PROBLEM TO SOLVE :: Output all of the data below without changing a word, and exclude the pictures.

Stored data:
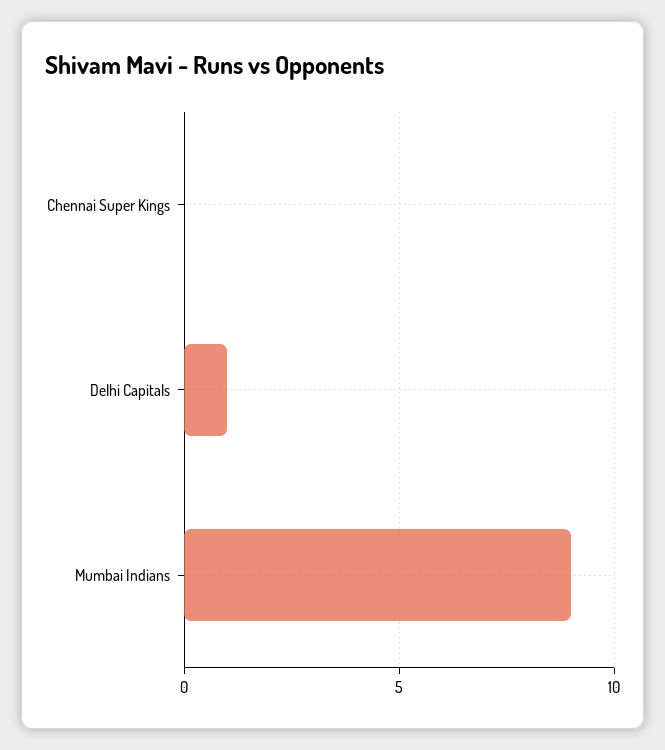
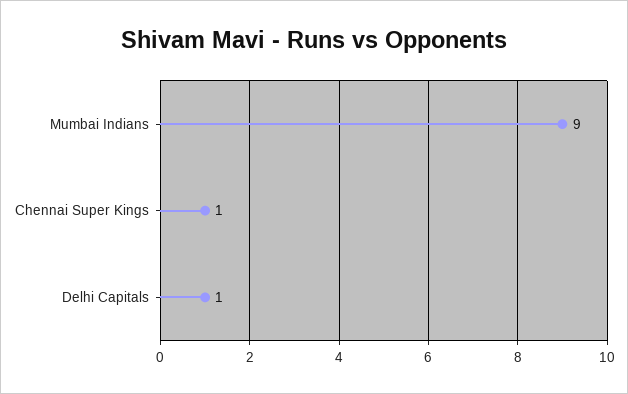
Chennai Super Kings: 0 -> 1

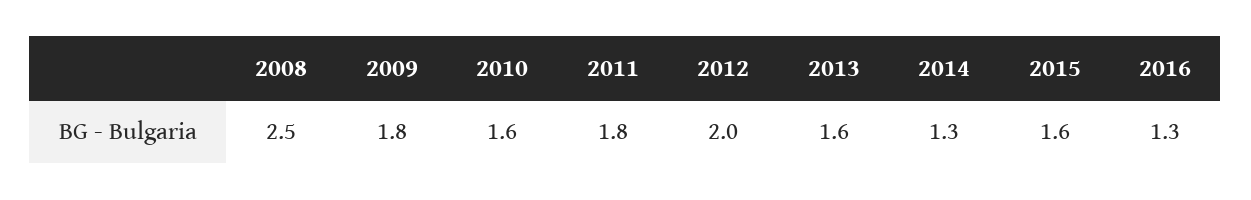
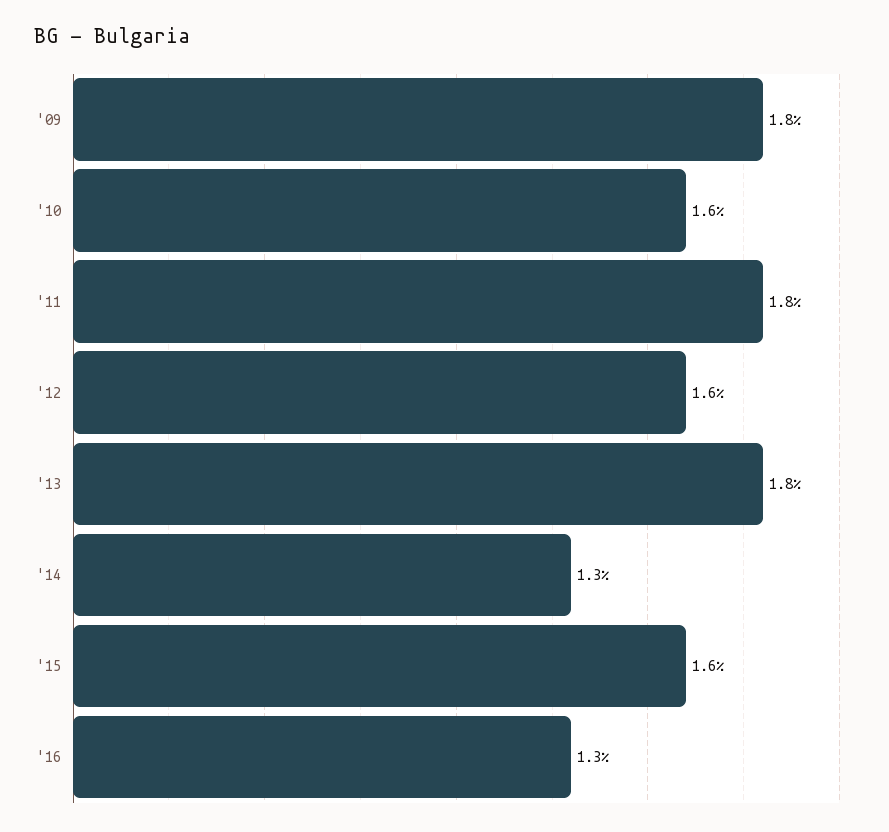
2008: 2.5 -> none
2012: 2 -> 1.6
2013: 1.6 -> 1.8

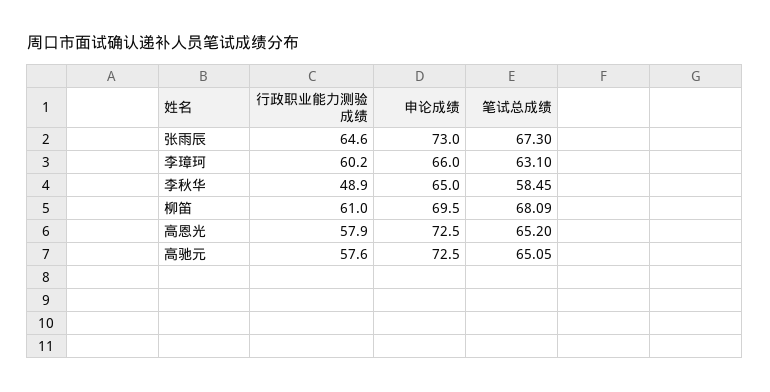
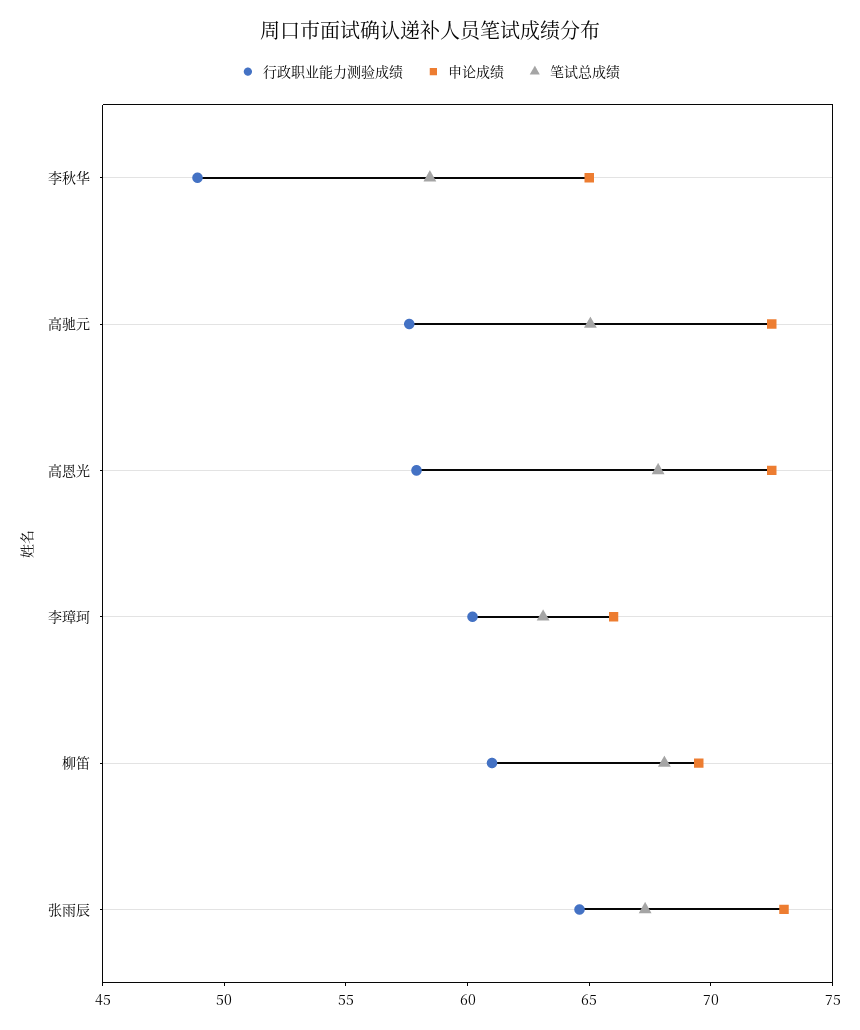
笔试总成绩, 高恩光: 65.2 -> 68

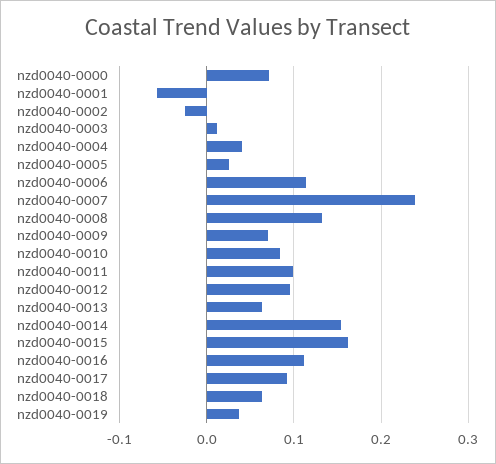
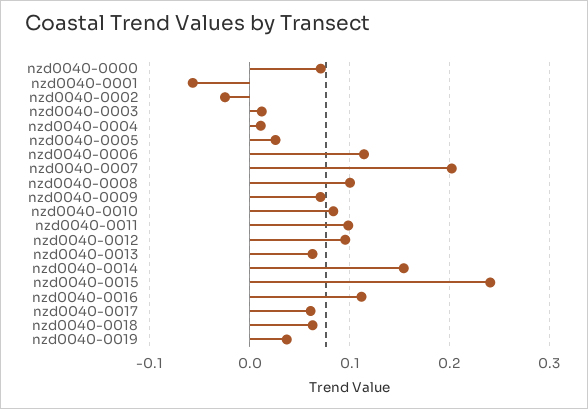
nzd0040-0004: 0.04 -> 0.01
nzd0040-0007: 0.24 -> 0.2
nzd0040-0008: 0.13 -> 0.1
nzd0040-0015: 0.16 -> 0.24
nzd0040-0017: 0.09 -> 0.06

ANSWER ::
Chennai Super Kings: 0 -> 1

2008: 2.5 -> none
2012: 2 -> 1.6
2013: 1.6 -> 1.8

笔试总成绩, 高恩光: 65.2 -> 68

nzd0040-0004: 0.04 -> 0.01
nzd0040-0007: 0.24 -> 0.2
nzd0040-0008: 0.13 -> 0.1
nzd0040-0015: 0.16 -> 0.24
nzd0040-0017: 0.09 -> 0.06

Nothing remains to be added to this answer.